[WHAT YOU ARE ASKED TO DO]:
The expected answer is a copy of every line in the listing that has the word "cahaya".

_ _ _ _

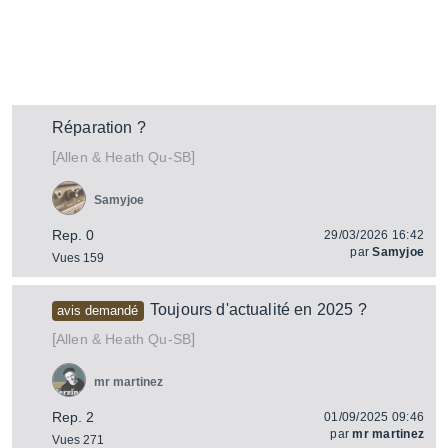
Réparation ?
[
]
Qu-SB
Allen & Heath
Samyjoe
Rep. 0
29/03/2026 16:42
par
Samyjoe
Vues 159
Toujours d'actualité en 2025 ?
avis demandé
[
]
Qu-SB
Allen & Heath
mr martinez
Rep. 2
01/09/2025 09:46
par
mr martinez
Vues 271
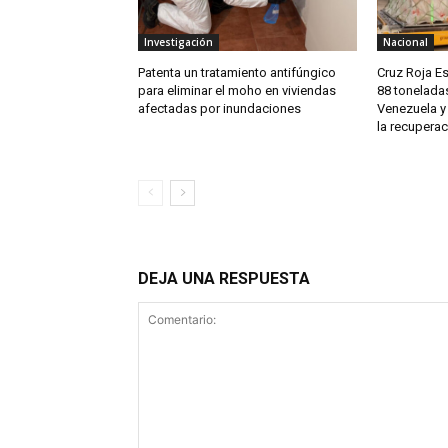
Investigación
Nacional
Patenta un tratamiento antifúngico
Cruz Roja E
para eliminar el moho en viviendas
88 tonelada
afectadas por inundaciones
Venezuela y
la recuperac
DEJA UNA RESPUESTA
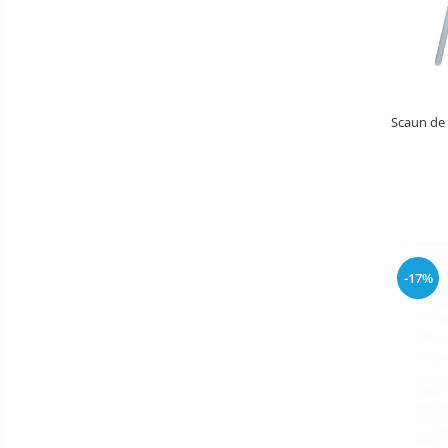
Saltele de infasat
Biciclete
Biciclete copii cu roti 10 inch (2-4
ani)
Scaun de 
Biciclete copii cu roti 12 inch (3-6
ani)
Biciclete copii cu roti 14 inch (3-7
ani)
Biciclete copii cu roti 16 inch (4-9
ani)
Biciclete copii cu roti 20 inch
-17%
Biciclete cu roti 24 inch
Biciclete cu roti 26 inch
Biciclete cu roti 27 inch
Triciclete copii si adulti
Trotinete copii si adulti
Biciclete fara pedale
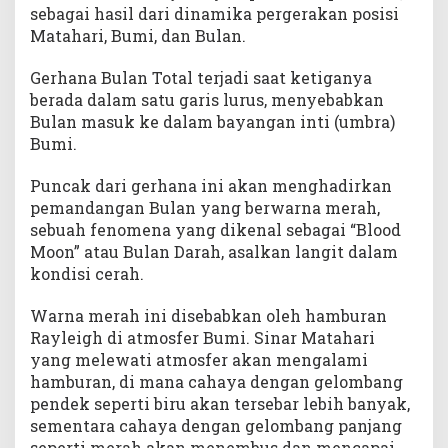
sebagai hasil dari dinamika pergerakan posisi
Matahari, Bumi, dan Bulan.
Gerhana Bulan Total terjadi saat ketiganya
berada dalam satu garis lurus, menyebabkan
Bulan masuk ke dalam bayangan inti (umbra)
Bumi.
Puncak dari gerhana ini akan menghadirkan
pemandangan Bulan yang berwarna merah,
sebuah fenomena yang dikenal sebagai “Blood
Moon” atau Bulan Darah, asalkan langit dalam
kondisi cerah.
Warna merah ini disebabkan oleh hamburan
Rayleigh di atmosfer Bumi. Sinar Matahari
yang melewati atmosfer akan mengalami
hamburan, di mana cahaya dengan gelombang
pendek seperti biru akan tersebar lebih banyak,
sementara cahaya dengan gelombang panjang
seperti merah akan menembus dan mencapai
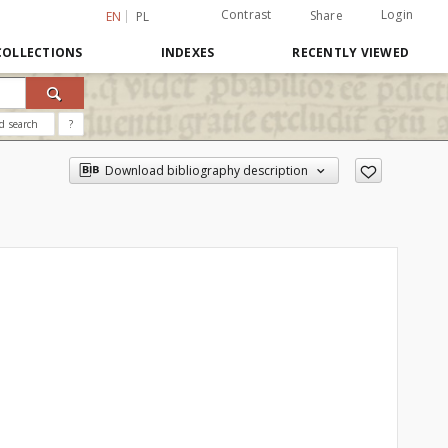
Contrast
Login
Share
EN
PL
COLLECTIONS
INDEXES
RECENTLY VIEWED
d search
?
Download bibliography description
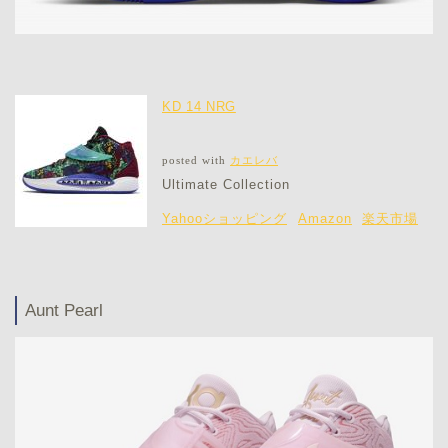
KD 14 NRG
posted with
カエレバ
Ultimate Collection
Yahooショッピング
Amazon
楽天市場
Aunt Pearl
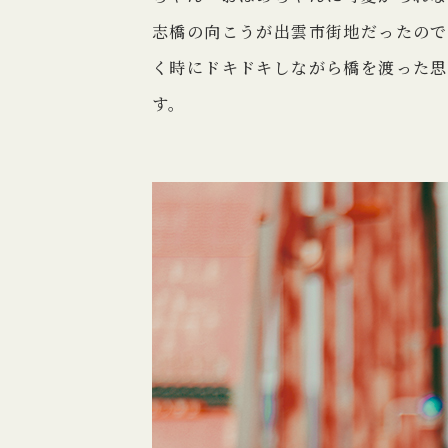
志橋の向こうが出雲市街地だったので
く時にドキドキしながら橋を渡った思
す。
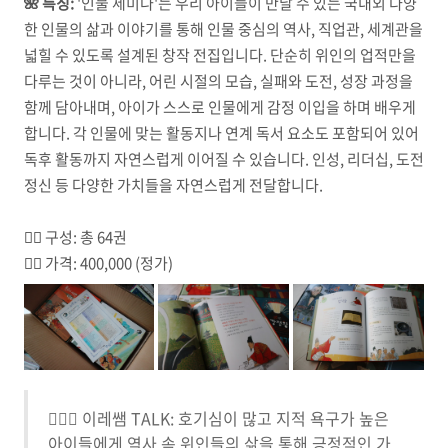
🌺
특징:
'인물 세미나'는 우리 아이들이 만날 수 있는 국내외 다양
한 인물의 삶과 이야기를 통해 인물 중심의 역사, 직업관, 세계관을
넓힐 수 있도록 설계된 창작 전집입니다. 단순히 위인의 업적만을
다루는 것이 아니라, 어린 시절의 모습, 실패와 도전, 성장 과정을
함께 담아내며, 아이가 스스로 인물에게 감정 이입을 하며 배우게
합니다. 각 인물에 맞는 활동지나 연계 독서 요소도 포함되어 있어
독후 활동까지 자연스럽게 이어질 수 있습니다. 인성, 리더십, 도전
정신 등 다양한 가치들을 자연스럽게 전달합니다.
☝🏼
구성: 총 64권
✌🏼
가격: 400,000 (정가)
🙋🏻‍♀️ 이레쌤 TALK: 호기심이 많고 지적 욕구가 높은
아이들에게 역사 속 위인들의 삶을 통해 긍정적인 가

_ _ _ _

[TASK RESULT]:
hamburan, di mana cahaya dengan gelombang
sementara cahaya dengan gelombang panjang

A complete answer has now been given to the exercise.